Task description | Extract, in full, the lines below, beginning at the first and ending with the line that contains "<source format=gm1>". Pictures do not belong in the copy.

Provided data |
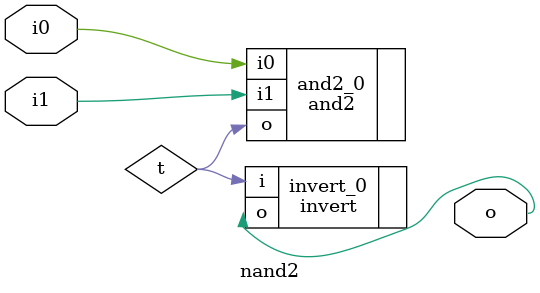
<source format=v>
module nand2 (
    input wire i0,       // in operand i0
    input wire i1,       // in operand i1
    
    output wire o        // out signal o
);

    wire t;

    and2 and2_0 (
        .i0(i0),
        .i1(i1),
        .o(t)
    ); // Module

    invert invert_0 (
        .i(t),
        .o(o)
    ); // Module

endmodule
</source>
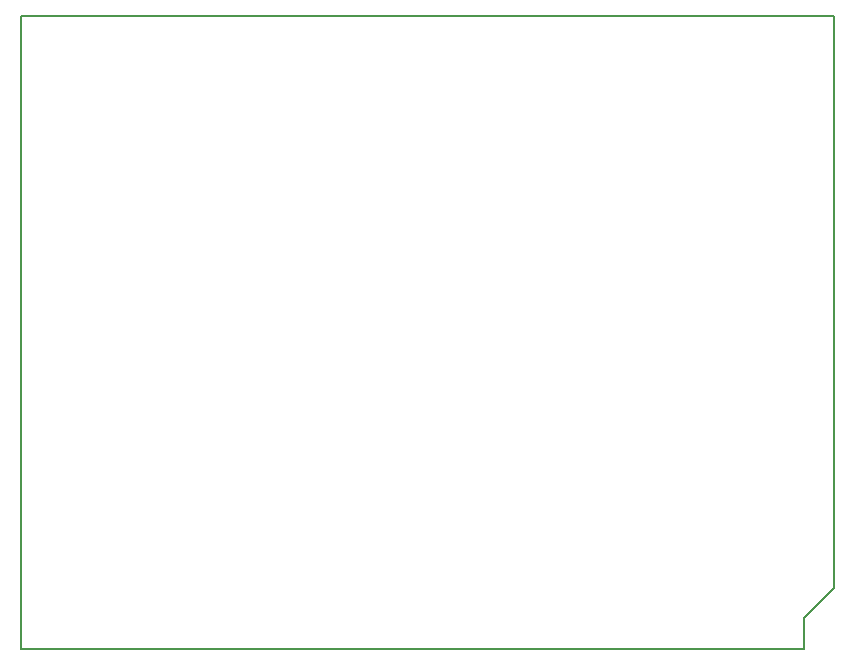
<source format=gm1>
G04 #@! TF.GenerationSoftware,KiCad,Pcbnew,(5.0.0)*
G04 #@! TF.CreationDate,2018-10-04T08:41:43-07:00*
G04 #@! TF.ProjectId,LoRaShield,4C6F5261536869656C642E6B69636164,rev?*
G04 #@! TF.SameCoordinates,PX69db1f0PY7882d48*
G04 #@! TF.FileFunction,Profile,NP*
%FSLAX46Y46*%
G04 Gerber Fmt 4.6, Leading zero omitted, Abs format (unit mm)*
G04 Created by KiCad (PCBNEW (5.0.0)) date 10/04/18 08:41:43*
%MOMM*%
%LPD*%
G01*
G04 APERTURE LIST*
%ADD10C,0.150000*%
G04 APERTURE END LIST*
D10*
X68610000Y5250000D02*
X68610000Y53650000D01*
X66060000Y2700000D02*
X68610000Y5250000D01*
X66060000Y50000D02*
X66060000Y2700000D01*
X-240000Y50000D02*
X66060000Y50000D01*
X-240000Y53650000D02*
X68610000Y53650000D01*
X-240000Y50000D02*
X-240000Y53650000D01*
M02*

</source>
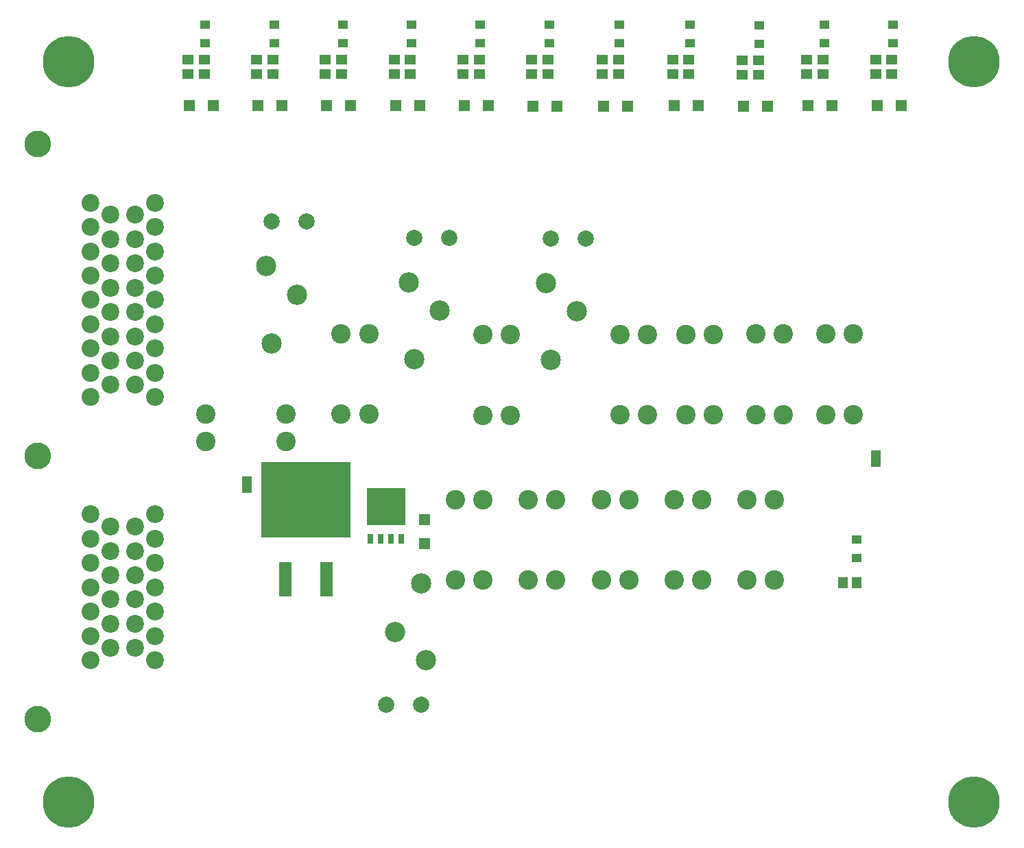
<source format=gbr>
%TF.GenerationSoftware,Altium Limited,Altium Designer,19.1.8 (144)*%
G04 Layer_Color=255*
%FSLAX26Y26*%
%MOIN*%
%TF.FileFunction,Pads,Top*%
%TF.Part,Single*%
G01*
G75*
%TA.AperFunction,SMDPad,CuDef*%
%ADD10R,0.027559X0.045276*%
%ADD11R,0.185039X0.181102*%
%ADD12R,0.045276X0.080709*%
%ADD13R,0.062992X0.169000*%
%ADD14R,0.436000X0.366000*%
%ADD15R,0.057087X0.053150*%
%ADD16R,0.051181X0.043307*%
%ADD17R,0.053150X0.057087*%
%ADD18R,0.053150X0.045276*%
%ADD19R,0.045276X0.053150*%
%TA.AperFunction,ComponentPad*%
%ADD25C,0.094488*%
%ADD26C,0.086614*%
%ADD27C,0.129921*%
%TA.AperFunction,ViaPad*%
%ADD28C,0.250000*%
%TA.AperFunction,ComponentPad*%
%ADD29C,0.098425*%
%ADD30C,0.078740*%
D10*
X1767000Y1580709D02*
D03*
X1817000D02*
D03*
X1867000D02*
D03*
X1917000D02*
D03*
D11*
X1842000Y1738189D02*
D03*
D12*
X1166390Y1843077D02*
D03*
X4221922Y1971000D02*
D03*
D13*
X1353000Y1384000D02*
D03*
X1553000D02*
D03*
D14*
X1453000Y1769500D02*
D03*
D15*
X2029000Y1672071D02*
D03*
Y1555929D02*
D03*
D16*
X1967162Y3990724D02*
D03*
Y4081276D02*
D03*
X2301453Y3990724D02*
D03*
Y4081276D02*
D03*
X2977983Y3989724D02*
D03*
Y4080275D02*
D03*
X3657983Y3986550D02*
D03*
Y4077102D02*
D03*
X2635983Y3989723D02*
D03*
Y4080274D02*
D03*
X3320615Y3989898D02*
D03*
Y4080449D02*
D03*
X3972906Y3990724D02*
D03*
Y4081276D02*
D03*
X4307197Y3990724D02*
D03*
Y4081276D02*
D03*
X1632872Y3990724D02*
D03*
Y4081276D02*
D03*
X1298581Y3990724D02*
D03*
Y4081276D02*
D03*
X964291Y3990724D02*
D03*
Y4081276D02*
D03*
X4131308Y1576071D02*
D03*
Y1485520D02*
D03*
D17*
X1670943Y3686000D02*
D03*
X1554801D02*
D03*
X1336652D02*
D03*
X1220510D02*
D03*
X1002361D02*
D03*
X886220D02*
D03*
X2005233D02*
D03*
X1889092D02*
D03*
X3358686Y3685173D02*
D03*
X3242545D02*
D03*
X4345267Y3686000D02*
D03*
X4229126D02*
D03*
X4010977D02*
D03*
X3894835D02*
D03*
X3016054Y3684999D02*
D03*
X2899912D02*
D03*
X2339524Y3686000D02*
D03*
X2223382D02*
D03*
X2674054Y3684998D02*
D03*
X2557912D02*
D03*
X3696054Y3681826D02*
D03*
X3579912D02*
D03*
D18*
X879016Y3841276D02*
D03*
Y3910173D02*
D03*
X1213307Y3841276D02*
D03*
Y3910173D02*
D03*
X1547597Y3841276D02*
D03*
Y3910173D02*
D03*
X1881888Y3841276D02*
D03*
Y3910173D02*
D03*
X2216179Y3841276D02*
D03*
Y3910173D02*
D03*
X3887632Y3841276D02*
D03*
Y3910173D02*
D03*
X4221922Y3841276D02*
D03*
Y3910173D02*
D03*
X3235341Y3840449D02*
D03*
Y3909346D02*
D03*
X2550709Y3840274D02*
D03*
Y3909172D02*
D03*
X3572709Y3837102D02*
D03*
Y3905999D02*
D03*
X2892709Y3840275D02*
D03*
Y3909172D02*
D03*
X3314633Y3909347D02*
D03*
Y3840450D02*
D03*
X3966923Y3910174D02*
D03*
Y3841276D02*
D03*
X4301214Y3910174D02*
D03*
Y3841276D02*
D03*
X1961179Y3910174D02*
D03*
Y3841276D02*
D03*
X2295470Y3910174D02*
D03*
Y3841276D02*
D03*
X2972000Y3909173D02*
D03*
Y3840276D02*
D03*
X3652000Y3906000D02*
D03*
Y3837102D02*
D03*
X2630000Y3909172D02*
D03*
Y3840275D02*
D03*
X1626889Y3910174D02*
D03*
Y3841276D02*
D03*
X958308Y3910174D02*
D03*
Y3841276D02*
D03*
X1292598Y3910174D02*
D03*
Y3841276D02*
D03*
D19*
X4062411Y1368000D02*
D03*
X4131308D02*
D03*
D25*
X1357276Y2052071D02*
D03*
X966724D02*
D03*
X1357276Y2185929D02*
D03*
X966724D02*
D03*
X1624843Y2186206D02*
D03*
Y2576757D02*
D03*
X1758701Y2186206D02*
D03*
Y2576757D02*
D03*
X2313490Y2181724D02*
D03*
Y2572276D02*
D03*
X2447348Y2181724D02*
D03*
Y2572276D02*
D03*
X2979165Y2183724D02*
D03*
Y2574276D02*
D03*
X3113023Y2183724D02*
D03*
Y2574276D02*
D03*
X3299361Y2184449D02*
D03*
Y2575000D02*
D03*
X3433220Y2184449D02*
D03*
Y2575000D02*
D03*
X3638246Y2184724D02*
D03*
Y2575276D02*
D03*
X3772104Y2184724D02*
D03*
Y2575276D02*
D03*
X3978379Y2184898D02*
D03*
Y2575450D02*
D03*
X4112237Y2184898D02*
D03*
Y2575450D02*
D03*
X3731237Y1771450D02*
D03*
Y1380898D02*
D03*
X3597378Y1771450D02*
D03*
Y1380898D02*
D03*
X3376886Y1771000D02*
D03*
Y1380449D02*
D03*
X3243028Y1771000D02*
D03*
Y1380449D02*
D03*
X3022570Y1771450D02*
D03*
Y1380898D02*
D03*
X2888712Y1771450D02*
D03*
Y1380898D02*
D03*
X2667701Y1771757D02*
D03*
Y1381206D02*
D03*
X2533843Y1771757D02*
D03*
Y1381206D02*
D03*
X2312929Y1771456D02*
D03*
Y1380905D02*
D03*
X2179071Y1771456D02*
D03*
Y1380905D02*
D03*
D26*
X720866Y2269685D02*
D03*
Y2387795D02*
D03*
Y2505905D02*
D03*
Y2624016D02*
D03*
Y2742126D02*
D03*
Y2860236D02*
D03*
Y2978347D02*
D03*
Y3096457D02*
D03*
Y3214567D02*
D03*
X622441Y2328740D02*
D03*
Y2446850D02*
D03*
Y2564961D02*
D03*
Y2683071D02*
D03*
Y2801181D02*
D03*
Y2919291D02*
D03*
Y3037402D02*
D03*
Y3155512D02*
D03*
X504331Y2328740D02*
D03*
Y2446850D02*
D03*
Y2564961D02*
D03*
Y2683071D02*
D03*
Y2801181D02*
D03*
Y2919291D02*
D03*
Y3037402D02*
D03*
Y3155512D02*
D03*
X405906Y2269685D02*
D03*
Y2387795D02*
D03*
Y2505905D02*
D03*
Y2624016D02*
D03*
Y2742126D02*
D03*
Y2860236D02*
D03*
Y2978347D02*
D03*
Y3096457D02*
D03*
Y3214567D02*
D03*
Y1698819D02*
D03*
Y1580709D02*
D03*
Y1462599D02*
D03*
Y1344488D02*
D03*
Y1226378D02*
D03*
Y1108268D02*
D03*
Y990158D02*
D03*
X504331Y1639764D02*
D03*
Y1521654D02*
D03*
Y1403543D02*
D03*
Y1285433D02*
D03*
Y1167323D02*
D03*
Y1049213D02*
D03*
X622441Y1639764D02*
D03*
Y1521654D02*
D03*
Y1403543D02*
D03*
Y1285433D02*
D03*
Y1167323D02*
D03*
Y1049213D02*
D03*
X720866Y1698819D02*
D03*
Y1580709D02*
D03*
Y1462599D02*
D03*
Y1344488D02*
D03*
Y1226378D02*
D03*
Y1108268D02*
D03*
Y990158D02*
D03*
D27*
X150000Y704724D02*
D03*
Y1984252D02*
D03*
Y3500000D02*
D03*
D28*
X4700000Y300000D02*
D03*
Y3900000D02*
D03*
X300000D02*
D03*
Y300000D02*
D03*
D29*
X2644656Y2449512D02*
D03*
X2619065Y2823528D02*
D03*
X2768671Y2685732D02*
D03*
X1979001Y2452449D02*
D03*
X1953410Y2826465D02*
D03*
X2103016Y2688670D02*
D03*
X1287000Y2531449D02*
D03*
X1261409Y2905465D02*
D03*
X1411016Y2767669D02*
D03*
X2011929Y1364551D02*
D03*
X2037520Y990535D02*
D03*
X1887913Y1128331D02*
D03*
D30*
X2813947Y3040063D02*
D03*
X2644656D02*
D03*
X2148292Y3043001D02*
D03*
X1979001D02*
D03*
X1456291Y3122000D02*
D03*
X1287000D02*
D03*
X1842638Y774000D02*
D03*
X2011929D02*
D03*
%TF.MD5,36fa2802dc189365996d7337871deed2*%
M02*

</source>
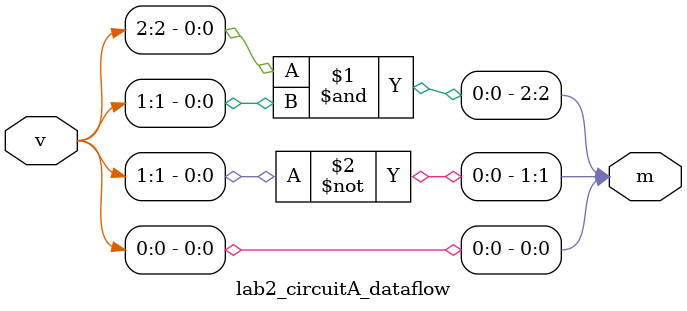
<source format=v>
`timescale 1ns / 1ps


module lab2_circuitA_dataflow(
    input [2:0] v,
    output [2:0] m
    );
    
    assign m[2] = (v[2]&v[1]);
    assign m[1] = (~v[1]);
    assign m[0] = v[0];
endmodule

</source>
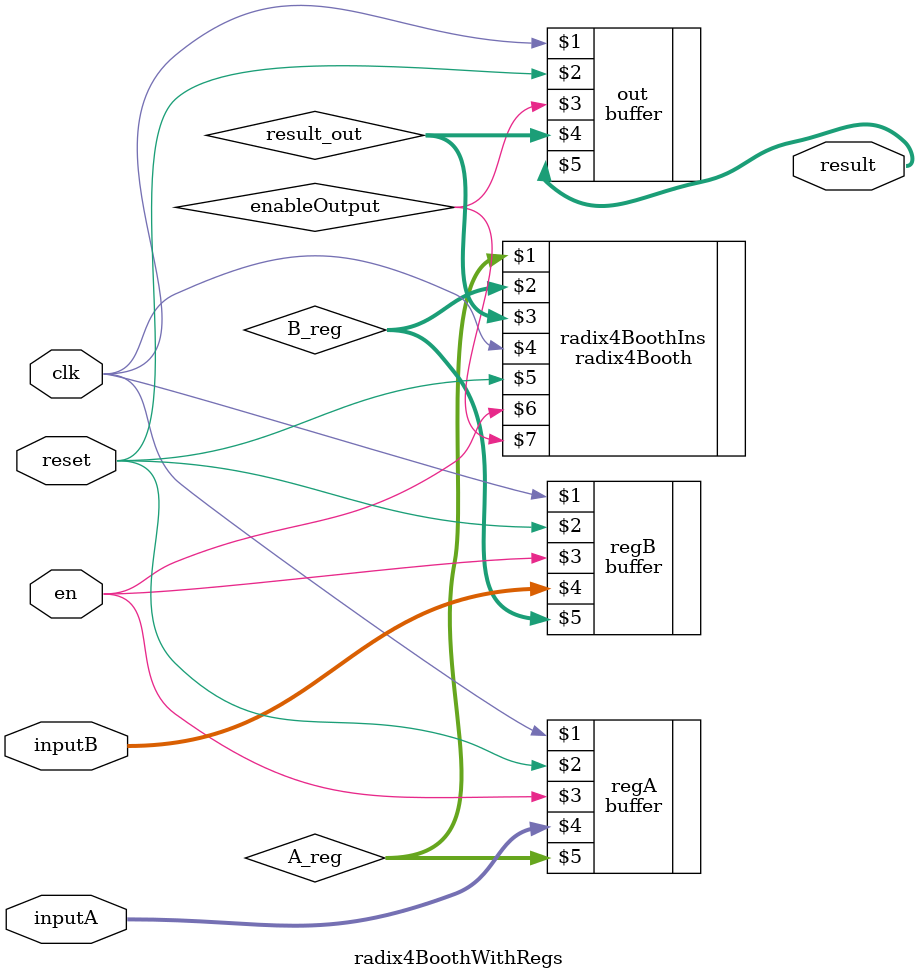
<source format=v>
module radix4BoothWithRegs (input [31:0]inputA,input[31:0]inputB,input clk, input reset, input en, output[63:0]result);
wire [31:0] A_reg;
wire [31:0] B_reg;
wire [63:0] result_out;
wire enableOutput;
buffer #(32) regA(clk, reset, en, inputA, A_reg);
buffer #(32) regB(clk, reset, en, inputB, B_reg);
radix4Booth radix4BoothIns(A_reg, B_reg,result_out, clk, reset, en, enableOutput);
buffer #(64) out(clk, reset, enableOutput, result_out, result);
endmodule
</source>
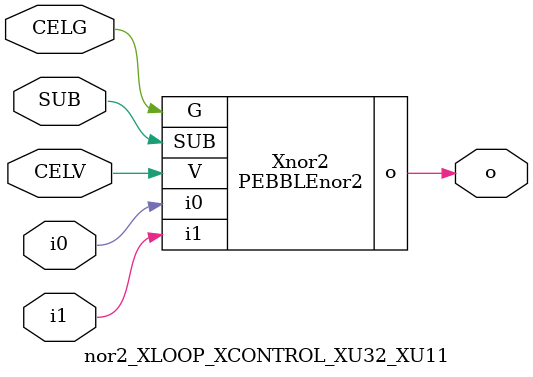
<source format=v>



module PEBBLEnor2 ( o, G, SUB, V, i0, i1 );

  input i0;
  input V;
  input i1;
  input G;
  output o;
  input SUB;
endmodule

//Celera Confidential Do Not Copy nor2_XLOOP_XCONTROL_XU32_XU11
//Celera Confidential Symbol Generator
//nor2
module nor2_XLOOP_XCONTROL_XU32_XU11 (CELV,CELG,i0,i1,o,SUB);
input CELV;
input CELG;
input i0;
input i1;
input SUB;
output o;

//Celera Confidential Do Not Copy nor2
PEBBLEnor2 Xnor2(
.V (CELV),
.i0 (i0),
.i1 (i1),
.o (o),
.SUB (SUB),
.G (CELG)
);
//,diesize,PEBBLEnor2

//Celera Confidential Do Not Copy Module End
//Celera Schematic Generator
endmodule

</source>
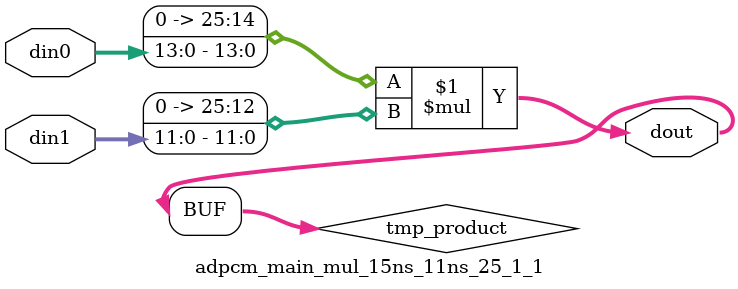
<source format=v>

`timescale 1 ns / 1 ps

  module adpcm_main_mul_15ns_11ns_25_1_1(din0, din1, dout);
parameter ID = 1;
parameter NUM_STAGE = 0;
parameter din0_WIDTH = 14;
parameter din1_WIDTH = 12;
parameter dout_WIDTH = 26;

input [din0_WIDTH - 1 : 0] din0; 
input [din1_WIDTH - 1 : 0] din1; 
output [dout_WIDTH - 1 : 0] dout;

wire signed [dout_WIDTH - 1 : 0] tmp_product;










assign tmp_product = $signed({1'b0, din0}) * $signed({1'b0, din1});











assign dout = tmp_product;







endmodule

</source>
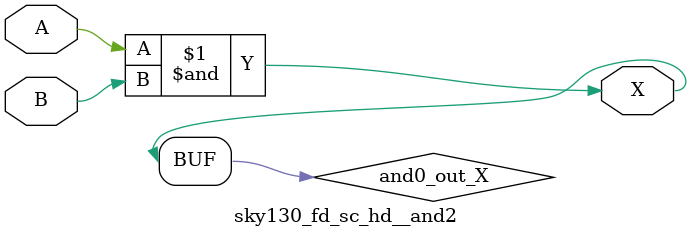
<source format=v>
/*
 * Copyright 2020 The SkyWater PDK Authors
 *
 * Licensed under the Apache License, Version 2.0 (the "License");
 * you may not use this file except in compliance with the License.
 * You may obtain a copy of the License at
 *
 *     https://www.apache.org/licenses/LICENSE-2.0
 *
 * Unless required by applicable law or agreed to in writing, software
 * distributed under the License is distributed on an "AS IS" BASIS,
 * WITHOUT WARRANTIES OR CONDITIONS OF ANY KIND, either express or implied.
 * See the License for the specific language governing permissions and
 * limitations under the License.
 *
 * SPDX-License-Identifier: Apache-2.0
*/


`ifndef SKY130_FD_SC_HD__AND2_FUNCTIONAL_V
`define SKY130_FD_SC_HD__AND2_FUNCTIONAL_V

/**
 * and2: 2-input AND.
 *
 * Verilog simulation functional model.
 */

`timescale 1ns / 1ps
`default_nettype none

`celldefine
module sky130_fd_sc_hd__and2 (
    X,
    A,
    B
);

    // Module ports
    output X;
    input  A;
    input  B;

    // Local signals
    wire and0_out_X;

    //  Name  Output      Other arguments
    and and0 (and0_out_X, A, B           );
    buf buf0 (X         , and0_out_X     );

endmodule
`endcelldefine

`default_nettype wire
`endif  // SKY130_FD_SC_HD__AND2_FUNCTIONAL_V
</source>
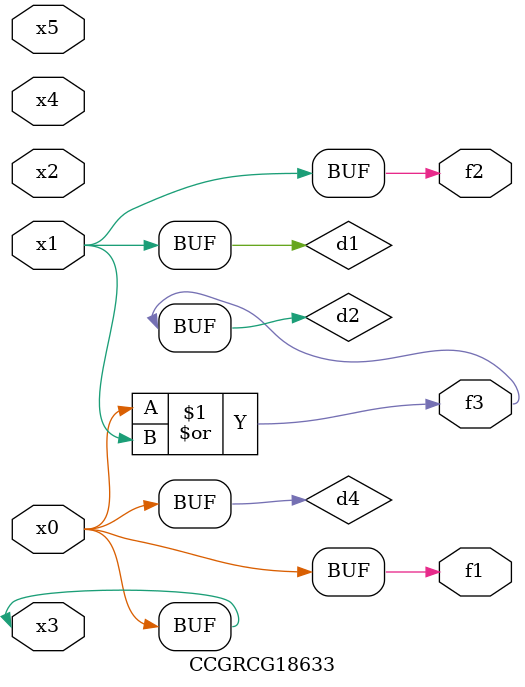
<source format=v>
module CCGRCG18633(
	input x0, x1, x2, x3, x4, x5,
	output f1, f2, f3
);

	wire d1, d2, d3, d4;

	and (d1, x1);
	or (d2, x0, x1);
	nand (d3, x0, x5);
	buf (d4, x0, x3);
	assign f1 = d4;
	assign f2 = d1;
	assign f3 = d2;
endmodule

</source>
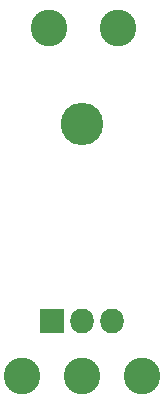
<source format=gbr>
%TF.GenerationSoftware,KiCad,Pcbnew,(5.1.6)-1*%
%TF.CreationDate,2021-05-20T08:24:50-04:00*%
%TF.ProjectId,ATX2AT-5v,41545832-4154-42d3-9576-2e6b69636164,rev?*%
%TF.SameCoordinates,Original*%
%TF.FileFunction,Soldermask,Bot*%
%TF.FilePolarity,Negative*%
%FSLAX46Y46*%
G04 Gerber Fmt 4.6, Leading zero omitted, Abs format (unit mm)*
G04 Created by KiCad (PCBNEW (5.1.6)-1) date 2021-05-20 08:24:50*
%MOMM*%
%LPD*%
G01*
G04 APERTURE LIST*
%ADD10C,3.100000*%
%ADD11O,3.600000X3.600000*%
%ADD12R,2.005000X2.100000*%
%ADD13O,2.005000X2.100000*%
G04 APERTURE END LIST*
D10*
%TO.C,-12V*%
X126746000Y-63500000D03*
%TD*%
%TO.C,GND*%
X132588000Y-63500000D03*
%TD*%
%TO.C,-12V*%
X124460000Y-92964000D03*
%TD*%
%TO.C,-5V*%
X129540000Y-92964000D03*
%TD*%
%TO.C,GND*%
X134620000Y-92964000D03*
%TD*%
D11*
%TO.C,U1*%
X129481001Y-71655001D03*
D12*
X126941001Y-88315001D03*
D13*
X129481001Y-88315001D03*
X132021001Y-88315001D03*
%TD*%
M02*

</source>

Exercise answer |
<source format=v>
module nand2 (
    input wire i0,       // in operand i0
    input wire i1,       // in operand i1
    
    output wire o        // out signal o
);

    wire t;

    and2 and2_0 (
        .i0(i0),
        .i1(i1),
        .o(t)
    ); // Module

    invert invert_0 (
        .i(t),
        .o(o)
    ); // Module

endmodule
</source>
<source format=gm1>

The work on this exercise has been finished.